Cost control helps Apple India post 44% jump in FY17 profit

Cost control helps Apple India post 44% jump in FY17 profit
Photo Credit: Photo Credit: Shah Junaid/VCCircle
30 Apr, 2018

Cupertino, US-headquartered iPhone-maker Apple Inc.’s Indian subsidiary has reported profit of Rs 373.38 crore ($56.22 million) for 2016-17 – up 44% from the Rs 259.41 crore in the year-ago period, according to VCCEdge, the data research platform of News Corp VCCircle.

Apple India Pvt. Ltd’s net sales rose 17% during the period to touch Rs 11,619 crore ($1.8 billion) from Rs 9,937 crore in 2015-16. The growth rate, however, has been the slowest since 2009-10, when its net sales had risen by just 4.7%, according to VCCEdge.

In comparison, Apple India had been growing by at least 40%, annually, over the past few years, with growing smartphone usage and internet connectivity boosting demand for iPhones. Its sales had surged 53% in 2015-16 and 43.8% in 2014-15. In 2011-12, the company’s sales had more than tripled year-on-year.

Last December, it had reported the slowdown in revenue growth for 2016-17, but recently filed a detailed report on its financials for the fiscal year with the Registrar of Companies.

The jump in profit can be attributed to the company’s cost-control initiatives. While its total expenses for 2016-17 rose 15.78% to Rs 11,093.69 crore from 9,581.35 crore in the previous fiscal year, other operating expenses fell by 24% to Rs 684.41 crore from Rs 900.59 crore during the period under consideration.   

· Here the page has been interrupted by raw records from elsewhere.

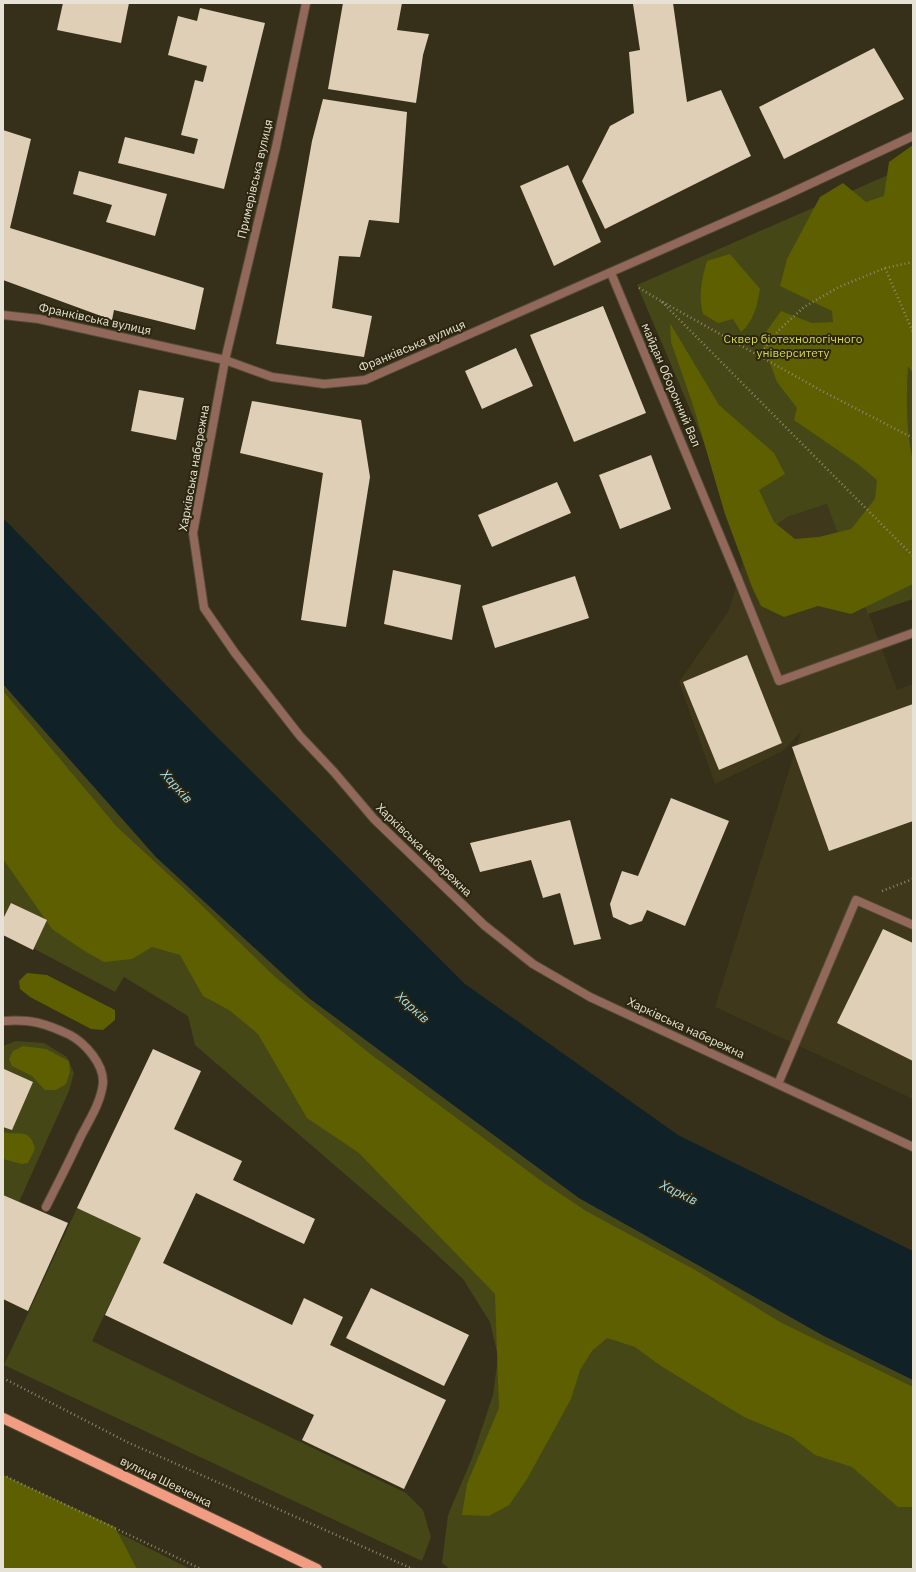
<svg xmlns="http://www.w3.org/2000/svg" width="916" height="1572" font-family="'IBM Plex Sans',sans-serif">
<rect width="100%" height="100%" fill="#362f19"/>
<path fill="#40381a" d="M 828,504 L 897,690 L 913,684 L 913,1099 L 715,1007 L 801,732 L 783,751 L 715,784 L 679,682 L 729,610 L 748,545 L 787,517 Z"/>
<path fill="#464716" d="M 913,164 L 913,599 L 868,614 L 827,504 L 787,517 L 748,545 L 637,285 Z
M 3,684 L 156,857 L 309,998 L 579,1198 L 824,1336 L 913,1380 L 913,1569 L 450,1569 L 442,1563 L 448,1515 L 472,1458 L 493,1395 L 498,1357 L 490,1322 L 463,1279 L 419,1238 L 195,1045 L 188,1016 L 124,977 L 115,992 L 3,932 Z
M 16,1041 L 44,1043 L 67,1057 L 74,1073 L 69,1091 L 19,1202 L 3,1195 L 3,1046 Z
M 77,1208 L 141,1238 L 92,1341 L 406,1493 L 423,1510 L 431,1537 L 422,1561 L 4,1365 Z
M 117,1532 L 190,1569 L 137,1569 Z"/>
<path fill="#5e5f00" d="M 913,145 L 913,373 L 908,366 C 906,398 906,431 913,461 L 913,584 L 851,614 L 818,606 L 784,617 L 761,606 L 752,587 L 725,514 L 693,405 L 671,342 L 670,323 L 719,405 L 774,453 L 785,474 L 759,490 L 774,522 L 795,539 L 819,537 L 851,529 L 875,499 L 877,480 L 858,464 L 794,420 L 797,408 L 777,382 L 761,339 L 781,311 L 812,323 L 833,322 L 832,311 L 780,286 L 787,259 L 820,197 L 843,183 L 866,202 L 884,196 L 889,162 Z
M 730,254 L 760,289 C 757,306 754,321 741,332 L 733,319 L 718,323 L 703,314 C 698,296 702,278 707,261 Z
M 3,691 L 117,827 L 194,898 L 274,976 L 369,1053 L 544,1183 L 586,1211 L 697,1271 L 780,1322 L 913,1387 L 913,1507 L 898,1507 L 852,1467 L 815,1455 L 792,1437 L 744,1417 L 661,1366 L 635,1347 L 607,1338 L 592,1351 L 580,1370 L 571,1399 L 527,1479 L 509,1505 L 489,1516 L 462,1515 L 467,1484 L 499,1408 L 495,1294 L 359,1153 L 307,1118 L 258,1034 L 229,1010 L 203,996 L 180,955 L 152,947 L 132,959 L 104,962 L 86,952 L 52,929 L 3,859 Z
M 27,973 L 47,975 L 115,1010 L 115,1020 L 103,1030 L 91,1029 L 30,997 L 20,989 L 19,981 Z
M 23,1046 L 46,1049 L 69,1061 L 70,1072 L 66,1084 L 56,1090 L 45,1090 L 32,1076 L 12,1066 L 9,1059 L 13,1051 Z
M 3,1132 C 19,1136 30,1127 35,1149 L 28,1163 L 22,1164 L 3,1159 Z
M 3,1475 L 115,1527 L 137,1569 L 3,1569 Z"/>
<path fill="#102227" d="M 3,518 L 211,731 L 465,984 L 678,1135 L 913,1251 L 913,1380 L 824,1336 L 579,1198 L 309,998 L 156,857 L 3,684 Z"/>
<path fill="#dfcfb7" d="M 63,3 L 129,3 L 121,43 L 57,30 Z
M 343,3 L 402,3 L 397,30 L 429,34 L 423,55 L 416,103 L 328,89 Z
M 646,3 L 673,3 L 687,102 L 721,90 L 751,156 L 605,229 L 582,181 L 610,126 L 634,113 L 629,52 L 640,50 L 633,4 Z
M 200,8 L 265,23 L 224,189 L 118,163 L 125,137 L 194,154 L 198,139 L 181,135 L 195,80 L 203,82 L 207,66 L 168,55 L 178,16 L 197,21 Z
M 874,48 L 904,99 L 784,159 L 759,107 Z
M 323,99 L 407,112 L 399,223 L 369,220 L 360,257 L 339,256 L 332,308 L 372,316 L 364,357 L 276,344 L 312,141 Z
M 3,130 L 31,139 L 10,228 L 204,288 L 195,330 L 114,310 L 112,320 L 3,280 Z
M 568,165 L 601,242 L 554,266 L 520,186 Z
M 79,171 L 167,194 L 155,236 L 106,222 L 112,205 L 73,194 Z
M 603,306 L 646,413 L 574,442 L 530,335 Z
M 516,348 L 533,386 L 482,409 L 465,371 Z
M 139,390 L 184,398 L 176,440 L 131,431 Z
M 252,401 L 361,420 L 370,477 L 346,627 L 301,620 L 323,473 L 240,453 Z
M 651,455 L 671,509 L 620,529 L 599,475 Z
M 557,482 L 571,513 L 492,547 L 478,515 Z
M 393,570 L 461,585 L 452,640 L 384,624 Z
M 575,576 L 589,618 L 495,648 L 482,606 Z
M 747,655 L 782,743 L 719,770 L 683,682 Z
M 913,704 L 913,821 L 829,851 L 792,747 Z
M 671,798 L 729,821 L 685,926 L 647,910 L 642,921 L 630,925 L 613,917 L 610,904 L 622,871 L 638,876 Z
M 570,820 L 601,939 L 574,945 L 560,893 L 543,898 L 531,860 L 480,872 L 470,843 Z
M 11,903 L 47,920 L 33,950 L 3,935 L 3,919 Z
M 883,929 L 913,943 L 913,1061 L 837,1023 Z
M 153,1049 L 201,1071 L 174,1129 L 242,1161 L 233,1180 L 315,1219 L 304,1244 L 196,1193 L 163,1263 L 292,1325 L 304,1298 L 343,1317 L 330,1345 L 446,1400 L 404,1489 L 302,1440 L 314,1415 L 105,1315 L 141,1238 L 77,1208 Z
M 4,1069 L 33,1082 L 12,1130 L 3,1127 Z
M 3,1195 L 68,1223 L 28,1311 L 3,1299 Z
M 371,1288 L 469,1335 L 444,1386 L 346,1338 Z"/>
<g fill="none" stroke-linecap="round" stroke-linejoin="round">
<defs>
<path id="service" d="M 738,579 L 779,681 L 913,633
M 3,1021 C 31,1019 45,1023 70,1035 C 85,1043 104,1064 103,1083 C 101,1102 90,1119 81,1136 C 70,1160 58,1183 46,1207
M 778,1084 L 856,900 L 913,925"/>
<path id="minor" d="M 306,3 L 276,147 L 225,360 L 193,533 L 204,608 L 235,653 L 300,736 L 334,772 L 374,819 L 484,925 L 533,964 L 590,997 L 913,1147
M 611,273 L 738,579
M 3,315 L 39,319 L 225,360 L 272,377 L 324,384 L 365,380 L 782,197 L 913,136"/>
<path id="primary" d="M 3,1418 L 317,1569"/>
</defs>
<use href="#service" stroke="#524c37" stroke-width="10"/>
<use href="#minor" stroke="#524c37" stroke-width="10"/>
<use href="#primary" stroke="#524c37" stroke-width="12"/>
<path stroke="#8e8877" stroke-width="2.5" stroke-dasharray="1 3" stroke-linecap="butt" d="M 885,268 L 913,332
M 639,288 L 661,301
M 759,355 L 778,331 L 804,307 L 839,287 L 885,268 L 913,262
M 913,438 L 822,391 L 661,301 L 913,556
M 882,891 L 913,879
M 3,1378 L 127,1442 L 413,1569
M 3,1475 L 201,1569"/>
<use href="#service" stroke="#91685a" stroke-width="8"/>
<use href="#minor" stroke="#91685a" stroke-width="8"/>
<use href="#primary" stroke="#f29d81" stroke-width="10"/>
</g>
<g text-anchor="middle" stroke-width="4" stroke-linejoin="round" paint-order="stroke">
<g font-size="12" fill="#e6e2d5" stroke="#2c260f">
<text transform="translate(255 179) rotate(-77)" y="4">Примерівська вулиця</text>
<text transform="translate(95 319) rotate(12)" y="4">Франківська вулиця</text>
<text transform="translate(412 346) rotate(-23)" y="4">Франківська вулиця</text>
<text transform="translate(671 385) rotate(67)" y="4">майдан Оборонний Вал</text>
<text transform="translate(194 468) rotate(-80)" y="4">Харківська набережна</text>
<text transform="translate(424 850) rotate(44)" y="4">Харківська набережна</text>
<text transform="translate(686 1028) rotate(25)" y="4">Харківська набережна</text>
<text transform="translate(166 1482) rotate(26)" y="4">вулиця Шевченка</text>
</g>
<g font-size="12" fill="#d6d94d" stroke="#2c260f">
<text x="793" y="343">Сквер біотехнологічного<tspan x="793" dy="14">університету</tspan></text>
</g>
<g font-size="13" font-style="italic" fill="#a6dff2" stroke="#2c260f">
<text transform="translate(177 786) rotate(48)" y="5">Харків</text>
<text transform="translate(413 1007) rotate(42)" y="5">Харків</text>
<text transform="translate(679 1192) rotate(26)" y="5">Харків</text>
</g>
</g>
<rect width="916" height="1572" fill="none" stroke="#e6e2d5" stroke-width="8"/>
</svg>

Analysts attributed the slowdown in revenue growth to the government’s banknote ban of November 2016. The move to crack down on graft and tax evasion had caused widespread slowdown in consumer spending. The timing of the announcement had also come days before the dates for Apple’s new products launch during the holiday season.

According to market research firm Counterpoint Research, the company had sold 2.9 million devices in 2016-17 compared to 2.2 million the year before. However, the 32% rise in sales volume did not result in an increase in revenue because actual selling prices of handsets had dropped.

Tarun Pathak, associate director, mobile devices and ecosystem, Counterpoint Research, said that the actual selling price of iPhones had fallen 2% in 2015-16 and further in 2016-17. “Most iPhones selling in India were older models contributing to 40% of overall sales. Hence, the rise in sales volume may not be equally felt in revenue.”

Navkender Singh, senior analyst, IDC, agreed: “The $600-plus segment represents just 1.24% of the overall smartphone market and Apple owns 65% of this segment. Therefore, sales of high-end Apple iPhones dis not have much impact on its revenue.”